**Brief 1**
According to the comment letter, which exhibits were used to file the tax protection agreements?

**Text section**
Form S-11/A filed April 12, 2021
General
1. | We note the risk factor on page 43 that discloses the company has entered into two tax protection agreements. Please provide clear disclosure of the material terms of the agreements and file as exhibits. |
Response: The Company has expanded the risk factor on page 40 to disclose the material terms of the tax protection agreements. In addition, the Company has filed the tax protection agreements as Exhibits 10.37 and 10.38, respectively.
Summary Risk Factors, page 10
2. | We note that your summary risk factors are now six pages in length. Please revise to limit to two pages and disclose only the principal factors that make an investment in the registrant or offering speculative or risky, as required by Item 105(b) of Regulation S-K. |
AUSTIN BOSTON CHICAGO DALLAS DENVER | DETROIT HOUSTON JACKSONVILLE LOS ANGELES MADISON | MEXICO CITY MIAMI MILWAUKEE NEW YORK ORLANDO | SACRAMENTO SAN DIEGO SAN FRANCISCO SILICON VALLEY TALLAHASSEE | TAMPA WASHINGTON, D.C. BRUSSELS TOKYO |
June 17, 2021
Page 2
Response: The Company has revised the summary risk factors to limit such disclosure to two pages and to only disclose the principal factors that make an investment speculative or risky.
Our Distribution Policy, page 48
3. | We note that you calculate a payout ratio of 90% despite your estimated shortfall of cash available for distribution for the twelve months ended December 31, 2021. Given your projected cash flow deficit, please explain to us how you are able to project a dividend and positive pay out ratio. |
Response: The Company has revised the Distribution Policy section to provide that, although the Company anticipates making quarterly distributions to its stockholders over time, its Board of Directors has the sole discretion to determine the timing and amount of any distributions to its stockholders. As such, the Company has removed a reference to the payout ratio and has deleted the table calculating cash available for distribution.

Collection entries
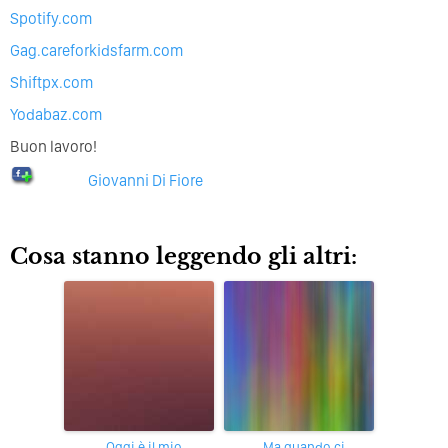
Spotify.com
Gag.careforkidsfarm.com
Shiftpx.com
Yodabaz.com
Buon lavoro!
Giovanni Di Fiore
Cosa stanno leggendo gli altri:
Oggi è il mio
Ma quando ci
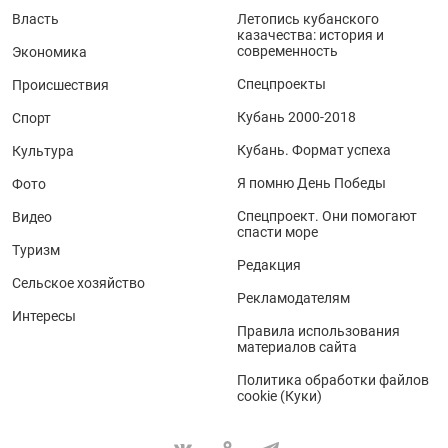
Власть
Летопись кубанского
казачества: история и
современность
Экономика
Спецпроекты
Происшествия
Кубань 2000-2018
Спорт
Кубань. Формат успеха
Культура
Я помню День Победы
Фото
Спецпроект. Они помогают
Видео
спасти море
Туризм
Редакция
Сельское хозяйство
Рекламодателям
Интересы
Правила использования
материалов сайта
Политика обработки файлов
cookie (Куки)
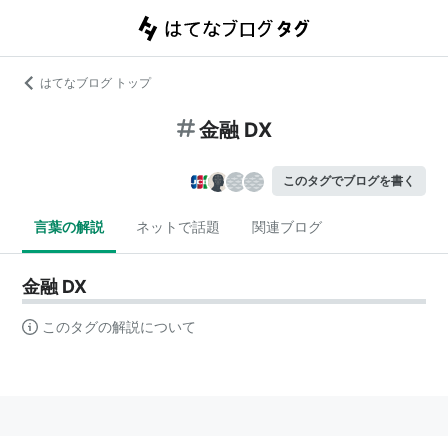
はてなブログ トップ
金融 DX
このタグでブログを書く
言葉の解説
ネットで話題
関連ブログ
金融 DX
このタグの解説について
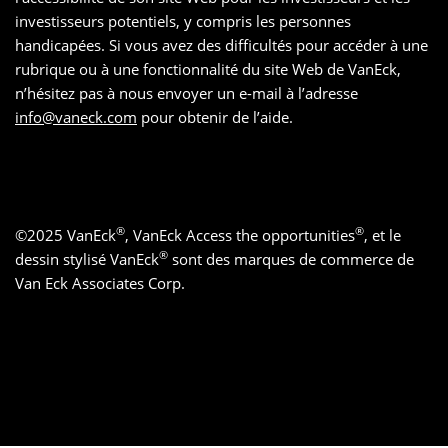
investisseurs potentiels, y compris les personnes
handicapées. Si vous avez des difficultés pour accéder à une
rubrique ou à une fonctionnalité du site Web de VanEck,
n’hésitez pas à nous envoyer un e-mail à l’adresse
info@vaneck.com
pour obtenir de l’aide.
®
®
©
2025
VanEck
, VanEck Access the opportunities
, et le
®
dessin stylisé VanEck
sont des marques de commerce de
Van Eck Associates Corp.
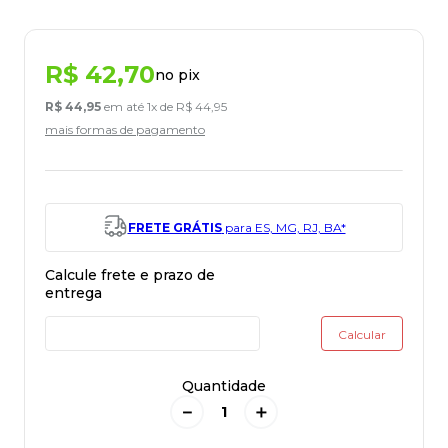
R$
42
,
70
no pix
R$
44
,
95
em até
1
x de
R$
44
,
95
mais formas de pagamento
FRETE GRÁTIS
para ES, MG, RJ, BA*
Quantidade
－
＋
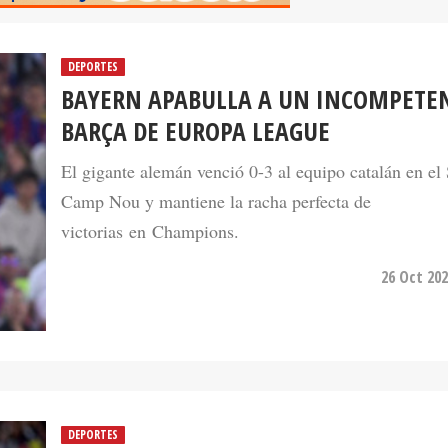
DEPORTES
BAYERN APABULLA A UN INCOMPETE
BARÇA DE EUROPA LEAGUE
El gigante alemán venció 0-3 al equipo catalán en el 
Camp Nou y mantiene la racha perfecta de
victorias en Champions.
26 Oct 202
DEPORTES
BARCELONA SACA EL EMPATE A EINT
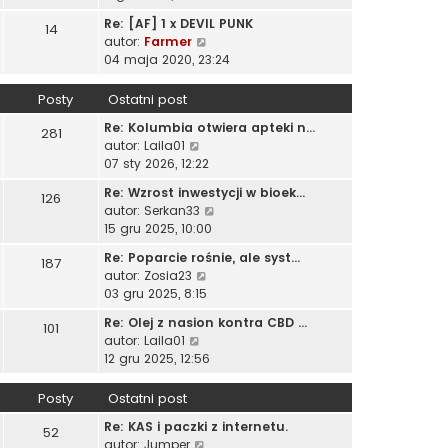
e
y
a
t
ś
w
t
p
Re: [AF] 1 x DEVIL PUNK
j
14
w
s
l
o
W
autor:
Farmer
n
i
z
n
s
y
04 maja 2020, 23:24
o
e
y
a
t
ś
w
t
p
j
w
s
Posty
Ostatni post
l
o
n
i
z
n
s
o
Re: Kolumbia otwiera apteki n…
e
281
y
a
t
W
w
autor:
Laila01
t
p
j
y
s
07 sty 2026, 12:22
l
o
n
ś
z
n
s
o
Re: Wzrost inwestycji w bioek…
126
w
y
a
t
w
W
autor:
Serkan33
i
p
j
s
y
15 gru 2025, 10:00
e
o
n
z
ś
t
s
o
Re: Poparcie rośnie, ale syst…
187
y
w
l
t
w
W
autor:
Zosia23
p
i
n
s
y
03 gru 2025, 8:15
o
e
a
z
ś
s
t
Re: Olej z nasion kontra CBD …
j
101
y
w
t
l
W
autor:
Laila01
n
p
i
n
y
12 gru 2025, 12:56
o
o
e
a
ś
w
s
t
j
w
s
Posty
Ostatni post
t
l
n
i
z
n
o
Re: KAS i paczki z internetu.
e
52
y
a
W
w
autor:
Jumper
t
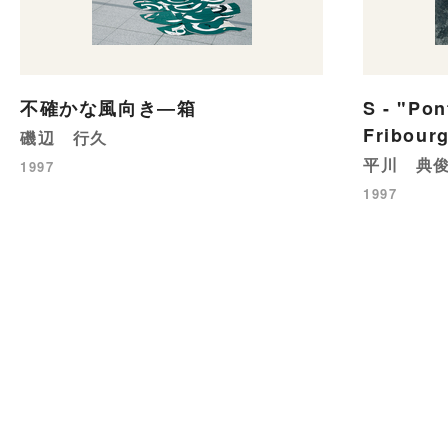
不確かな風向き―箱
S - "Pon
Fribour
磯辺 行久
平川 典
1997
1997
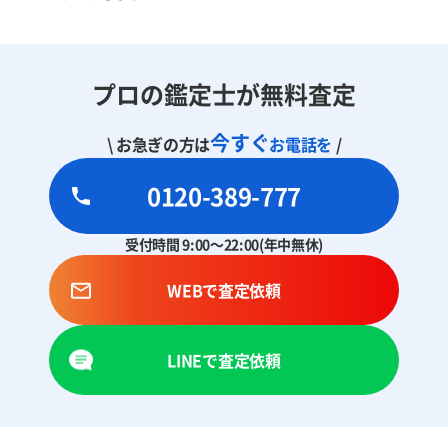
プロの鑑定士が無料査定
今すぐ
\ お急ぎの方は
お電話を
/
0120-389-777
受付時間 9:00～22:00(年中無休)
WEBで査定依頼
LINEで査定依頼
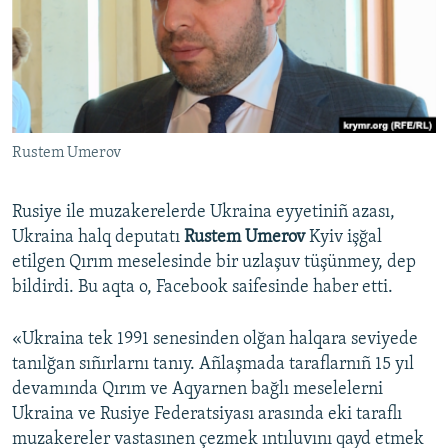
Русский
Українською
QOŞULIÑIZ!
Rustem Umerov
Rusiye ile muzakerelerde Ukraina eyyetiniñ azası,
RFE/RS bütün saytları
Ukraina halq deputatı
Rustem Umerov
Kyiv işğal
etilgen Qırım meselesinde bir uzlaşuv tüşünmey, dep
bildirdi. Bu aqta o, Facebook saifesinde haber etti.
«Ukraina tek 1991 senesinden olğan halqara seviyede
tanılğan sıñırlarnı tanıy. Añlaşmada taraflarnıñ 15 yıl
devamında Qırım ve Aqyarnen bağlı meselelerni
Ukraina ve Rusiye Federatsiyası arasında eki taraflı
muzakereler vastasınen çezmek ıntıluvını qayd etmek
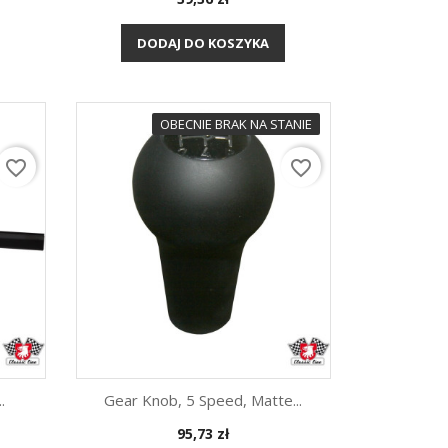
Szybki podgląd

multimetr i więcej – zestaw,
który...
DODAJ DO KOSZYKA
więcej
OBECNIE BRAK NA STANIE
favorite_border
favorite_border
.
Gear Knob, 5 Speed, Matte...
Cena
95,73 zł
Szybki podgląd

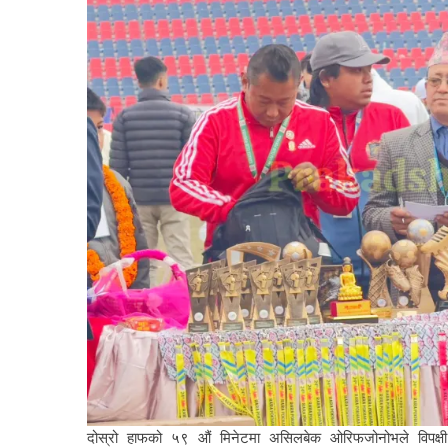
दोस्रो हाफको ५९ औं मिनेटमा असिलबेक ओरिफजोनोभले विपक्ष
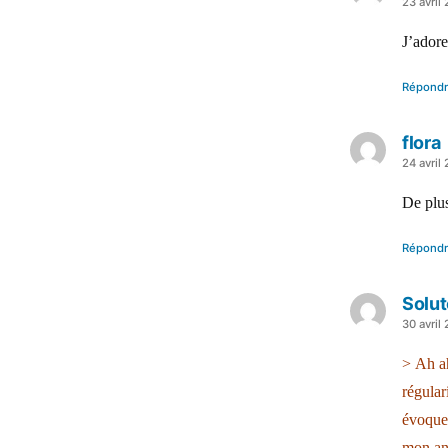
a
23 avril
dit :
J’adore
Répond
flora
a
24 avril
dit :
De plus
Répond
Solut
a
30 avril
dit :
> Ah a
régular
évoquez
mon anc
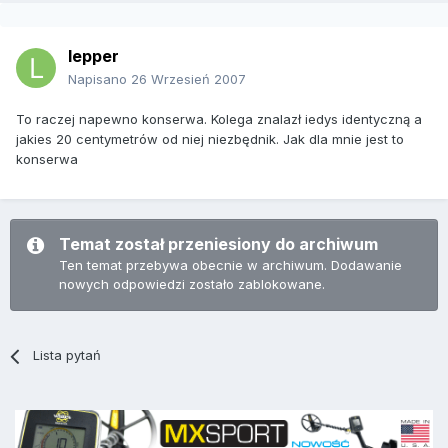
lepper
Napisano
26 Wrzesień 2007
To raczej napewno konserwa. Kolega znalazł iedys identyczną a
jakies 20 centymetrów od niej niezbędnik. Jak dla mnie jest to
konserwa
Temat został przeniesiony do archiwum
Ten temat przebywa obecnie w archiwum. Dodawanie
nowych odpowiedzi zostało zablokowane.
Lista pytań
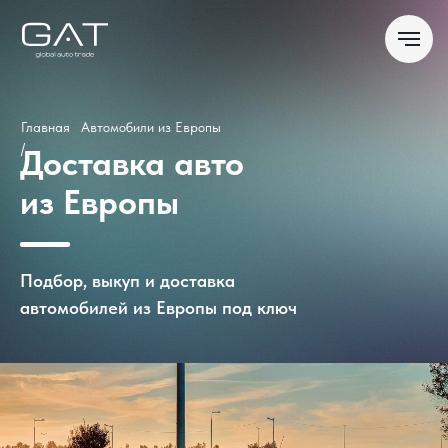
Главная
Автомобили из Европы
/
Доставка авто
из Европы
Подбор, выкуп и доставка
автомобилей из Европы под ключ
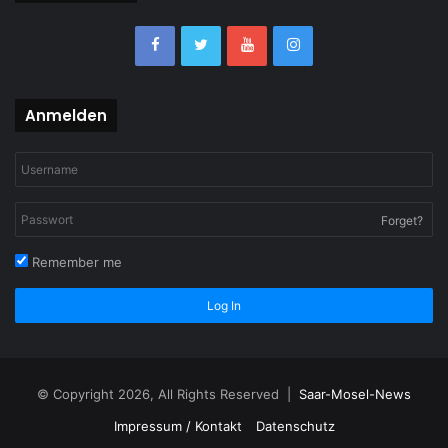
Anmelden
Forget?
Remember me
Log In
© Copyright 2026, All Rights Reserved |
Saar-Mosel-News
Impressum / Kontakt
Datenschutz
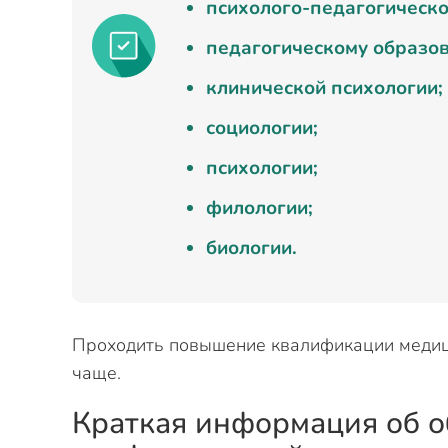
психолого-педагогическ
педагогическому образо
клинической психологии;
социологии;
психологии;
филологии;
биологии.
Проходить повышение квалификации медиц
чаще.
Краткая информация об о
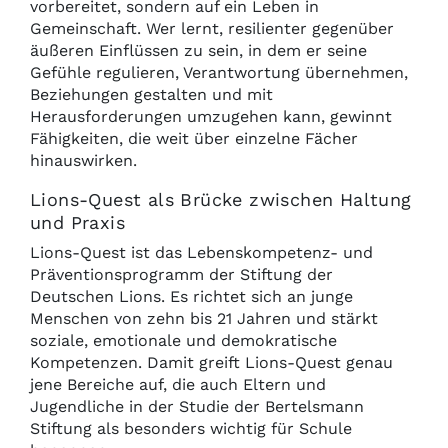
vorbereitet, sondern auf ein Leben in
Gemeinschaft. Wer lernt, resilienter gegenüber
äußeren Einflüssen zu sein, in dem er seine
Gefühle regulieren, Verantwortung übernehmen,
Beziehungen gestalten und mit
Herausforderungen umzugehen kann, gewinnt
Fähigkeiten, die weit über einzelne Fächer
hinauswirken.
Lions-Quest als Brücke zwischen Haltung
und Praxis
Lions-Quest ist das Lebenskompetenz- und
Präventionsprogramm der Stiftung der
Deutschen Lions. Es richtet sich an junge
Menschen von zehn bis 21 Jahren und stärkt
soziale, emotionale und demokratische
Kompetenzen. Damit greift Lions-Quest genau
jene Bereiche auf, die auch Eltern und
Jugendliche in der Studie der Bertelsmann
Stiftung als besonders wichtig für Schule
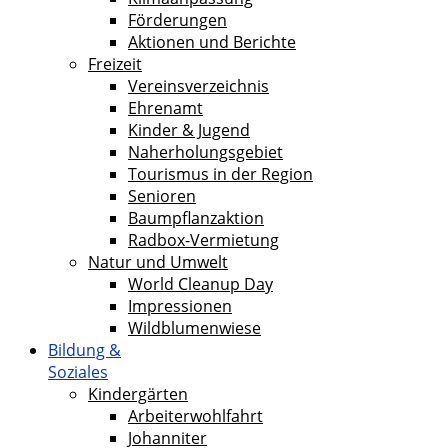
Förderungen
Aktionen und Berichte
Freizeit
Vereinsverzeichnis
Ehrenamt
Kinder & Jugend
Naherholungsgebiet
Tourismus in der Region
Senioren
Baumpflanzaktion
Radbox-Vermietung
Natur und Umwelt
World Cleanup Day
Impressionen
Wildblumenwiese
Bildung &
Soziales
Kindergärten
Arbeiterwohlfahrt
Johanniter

**Brief 2**
Duplicate the records from their start through the line containing "このタグの解説について", including both of those ends, and leave the pictures out of your answer.

**Task result 1**
Exhibits 10.37 and 10.38.

**Task result 2**
Spotify.com
Gag.careforkidsfarm.com
Shiftpx.com
Yodabaz.com
Buon lavoro!
Giovanni Di Fiore
Cosa stanno leggendo gli altri:
Oggi è il mio
Ma quando ci
Власть
Летопись кубанского
казачества: история и
современность
Экономика
Спецпроекты
Происшествия
Кубань 2000-2018
Спорт
Кубань. Формат успеха
Культура
Я помню День Победы
Фото
Спецпроект. Они помогают
Видео
спасти море
Туризм
Редакция
Сельское хозяйство
Рекламодателям
Интересы
Правила использования
материалов сайта
Политика обработки файлов
cookie (Куки)
はてなブログ トップ
金融 DX
このタグでブログを書く
言葉の解説
ネットで話題
関連ブログ
金融 DX
このタグの解説について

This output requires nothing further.